Here is the code in C. (Go and beat 10.5 cycles compiler junkies) :D

Why? Or, what is the code supposed to do in first place?

If it is audio decompression, then why compress it in first place with a machine with that much RAM? If you want to compress it, then a mainstream compression like mp3 would be more useful. And if it is only supposed to be fast, then Natami will be faster in first place, so why do you need to optimize it?

Thus, I don't quite get why it makes sense to analyze this algorithm in particular, or why you bother about counting cycles?

Greetings,

Thomas


Marcel Verdaasdonk
Netherlands

Posts 3991
23 Mar 2011 21:48


algorithm analyze is a very important process in optimization.
ThoR your comment can be seen as one of those nice things like 640K is enough.

Since why do we need new software, the old one still works right?

Well why do we need a Natami then?
If people are willing to invest time in optimal algorithms we will not fall down in the slums of bloated and slow software since the knowledge is retained.

If this is not done, it would be more economical/sane to buy a PC to emulate.

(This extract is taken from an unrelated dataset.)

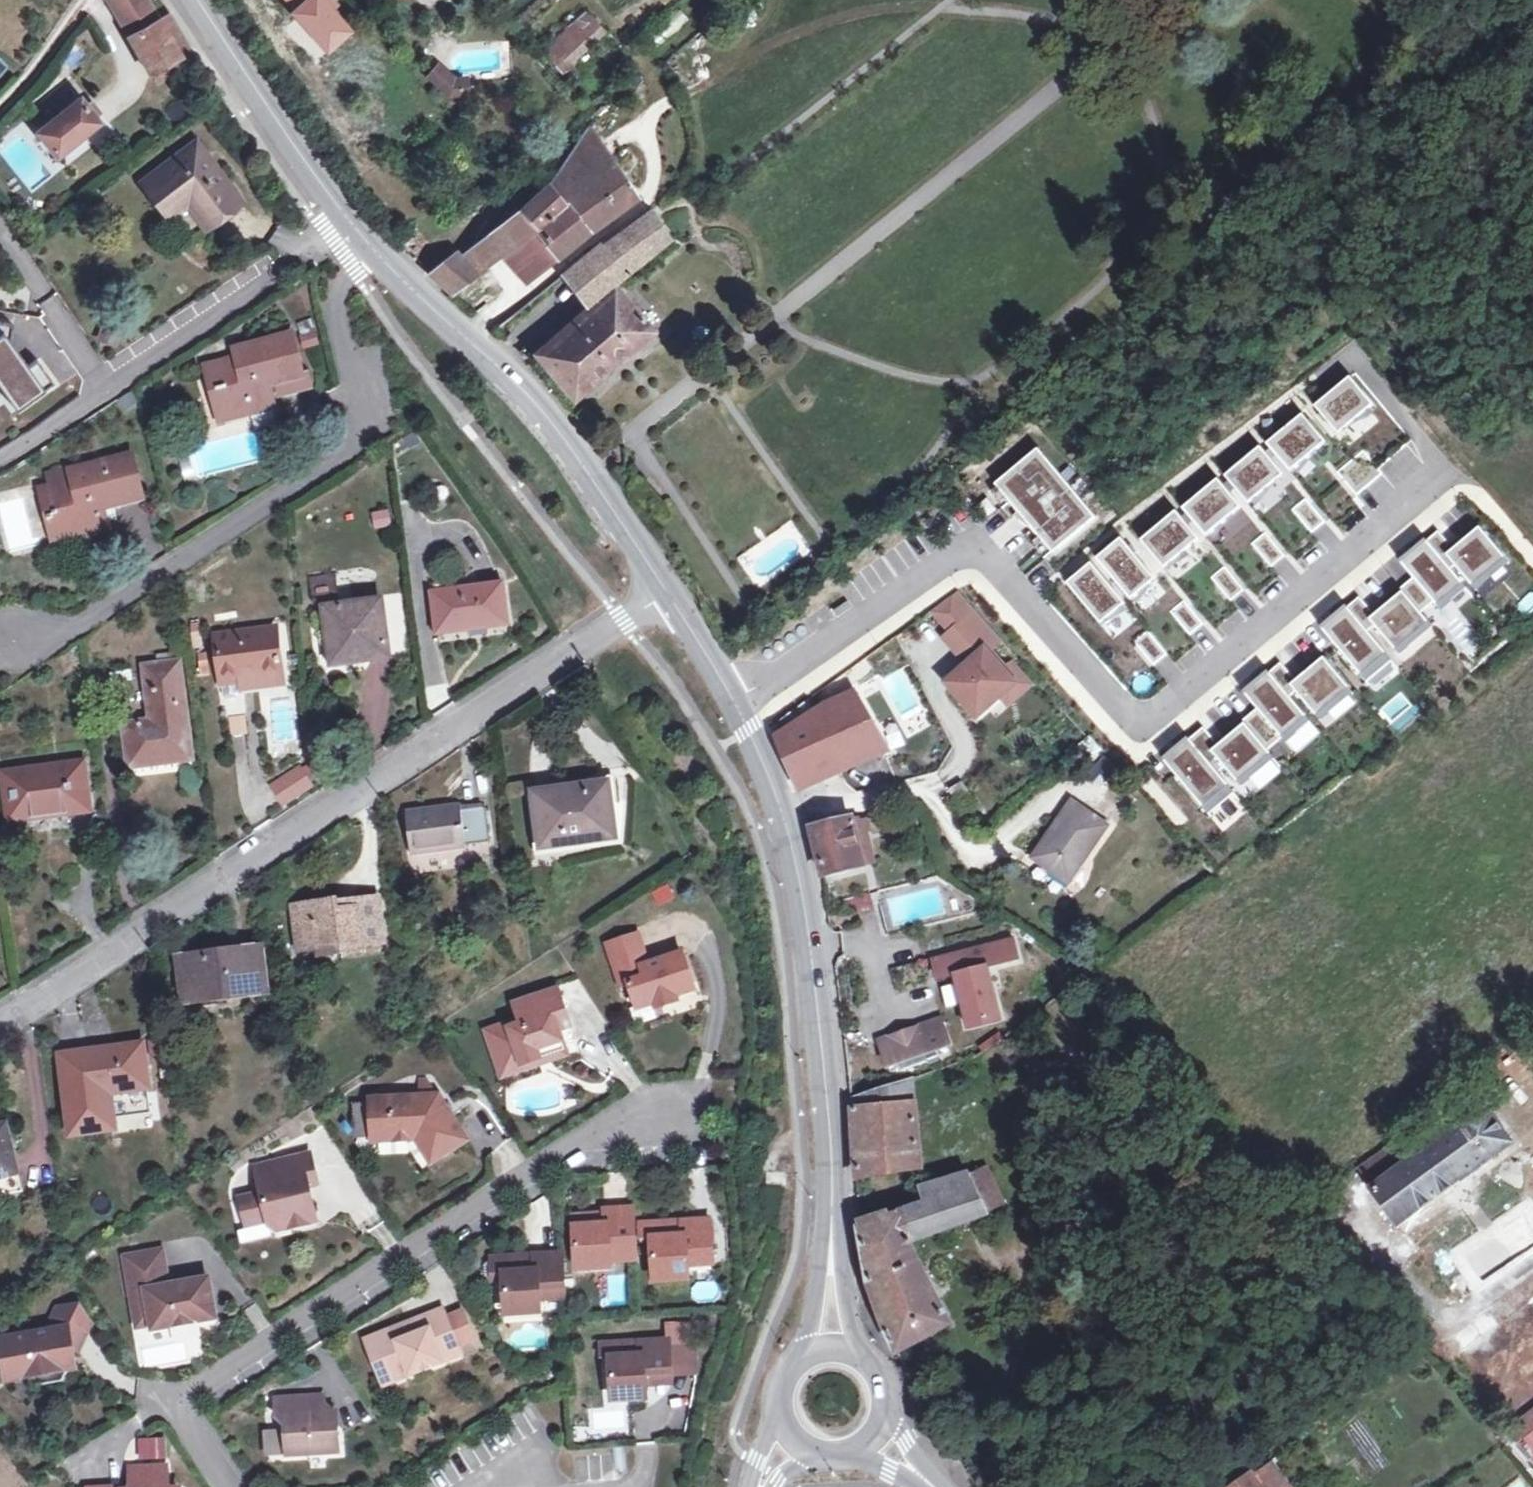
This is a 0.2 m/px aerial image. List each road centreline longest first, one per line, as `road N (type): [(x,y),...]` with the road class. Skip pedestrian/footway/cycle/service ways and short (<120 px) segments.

I have said it before a important part of this forum is to get a wave of new developers into good software development.
good software for one would be quick and lean.
This doesn't per scribe the need for Assembler, what it does is creating understanding of how things actually work, and having a clear and readable Assembler language helps here!

Thomas Richter
Germany
(MX-Board Owner)
Posts 1425
23 Mar 2011 22:12


Marcel Verdaasdonk wrote:

algorithm analyze is a very important process in optimization.
  ThoR your comment can be seen as one of those nice things like 640K is enough.
 
  Since why do we need new software, the old one still works right?
 
  Well why do we need a Natami then?
  If people are willing to invest time in optimal algorithms we will not fall down in the slums of bloated and slow software since the knowledge is retained.
 
  If this is not done, it would be more economical/sane to buy a PC to emulate.
 
  I have said it before a important part of this forum is to get a wave of new developers into good software development.
  good software for one would be quick and lean.
  This doesn't per scribe the need for Assembler, what it does is creating understanding of how things actually work, and having a clear and readable Assembler language helps here!

You don't understand. This *specific* algorithm is tuned to a specific machine. Old, obsolete. Tuning the machine for this specific algorithm doesn't provide a future direction or development - it is oriented backwards instead of forwards.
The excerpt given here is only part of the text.